Who told you I have to leave you?
I’d rather die than suffer such pain.
Ay ay ay ay I die, I die, I die, I die
Breath of my heart, you are my love
Le lo le lo le lo lai …
Who told you little one?
My heart is torn, little by little.
You were my first love, and now you are cruelly forgetting me.
Learn about the Composer
Rosa Balistreri was born in Sicily during a time of a feudal system that left the people with little control of their lives. She faced many hardships throughout her life. Her music often captured the feelings, strife, and strength of Sicilians, and her songs are still popular today. She explained about herself, “Politics and protests can be done in different ways: I love to sing. But I’m not just a singer, I’m quite different, let’s say I am an activist who protests with a guitar.”
Rosa Balistreri (1927-1990)
Meter in “Cu Ti Lu Dissi”
- Listen to “Cu Ti Lu Dissi,” Track 5.06, and create different movements to illustrate the 3/4 meter: STRONG-weak-weak, STRONG-weak-weak. You can use swaying, hand motions, foot work, and levels (e.g., down and up).
- Explore the basic rhythm played by the tamburello, Track 5.11. Note that there are two different rhythms, both in groups of three. Each measure is divided into three quarter notes. In the last measure, each quarter note is divided into triplets.
- Using the Basic tamburello rhythm, Track 5.11 as a guide, play the tamburello rhythm, starting out slow and speeding up. Once students have practiced the basic rhythm, they can experiment with improvising as the tamburello traditionally does.
- Use the quarter notes and triplets as the two building blocks, varying the number of quarter notes and the number of triplet sets.
- The tamburello rhythm with variations, Track 5.12, demonstrates this activity.
- The improvised tamburello rhythms, Track 5.13, demonstrates a more elaborate improvisation.
Waltz to “Cu Ti Lu Dissi”
- Sicilian folk music is often accompanied by dancing. “Cu Ti Lu Dissi” is a waltz, which is a dance form found in many cultures.
- A waltz is a dance in 3/4. Beat 1 is strong and beats 2 and 3 are weak.
- Learn a basic waltz step. Students will step down on the strong beat and up on the weak beats (DOWN-up-up): Ask students to form a circle.
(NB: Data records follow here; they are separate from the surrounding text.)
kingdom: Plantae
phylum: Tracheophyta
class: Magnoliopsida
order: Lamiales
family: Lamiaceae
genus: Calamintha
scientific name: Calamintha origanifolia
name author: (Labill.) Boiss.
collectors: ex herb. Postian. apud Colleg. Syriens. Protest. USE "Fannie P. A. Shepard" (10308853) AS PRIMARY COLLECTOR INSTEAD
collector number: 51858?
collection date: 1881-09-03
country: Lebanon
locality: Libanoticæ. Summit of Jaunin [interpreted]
- Beat 1 (DOWN): Step forward on your right foot and bend your knee as you plant your foot down.
- Beat 2 (up): Bring your left foot to meet your right, stepping on your tiptoes.
- Beat 3 (up): Step on tiptoes in place on your right foot.
- Repeat the three steps beginning with your left foot.
- Once students are comfortable with the movement and can do it up to speed, play “Cu Ti Lu Dissi,” Track 5.07
- If they master the waltz moving in a circle, try it paired up.
Creative Extension: Sicilian Folk Instruments
Using SG33, students will learn about four instruments that characterize Sicilian folk music. Read the descriptions of each instrument and discuss them with your students. Listen to an example of each instrument using Tracks 5.14-5.17.
Creative Extension: Learn About Sicily
Literacy Extension: Strega Nona
Strega Nona by Tomie dePaola tells the story of a grandmother witch with an enchanted pasta pot. When her helper, Big Anthony, decides to use the pasta pot against her wishes, things get out of hand!
Musical Word Wall
Add the words meter and waltz to the Musical Word Wall.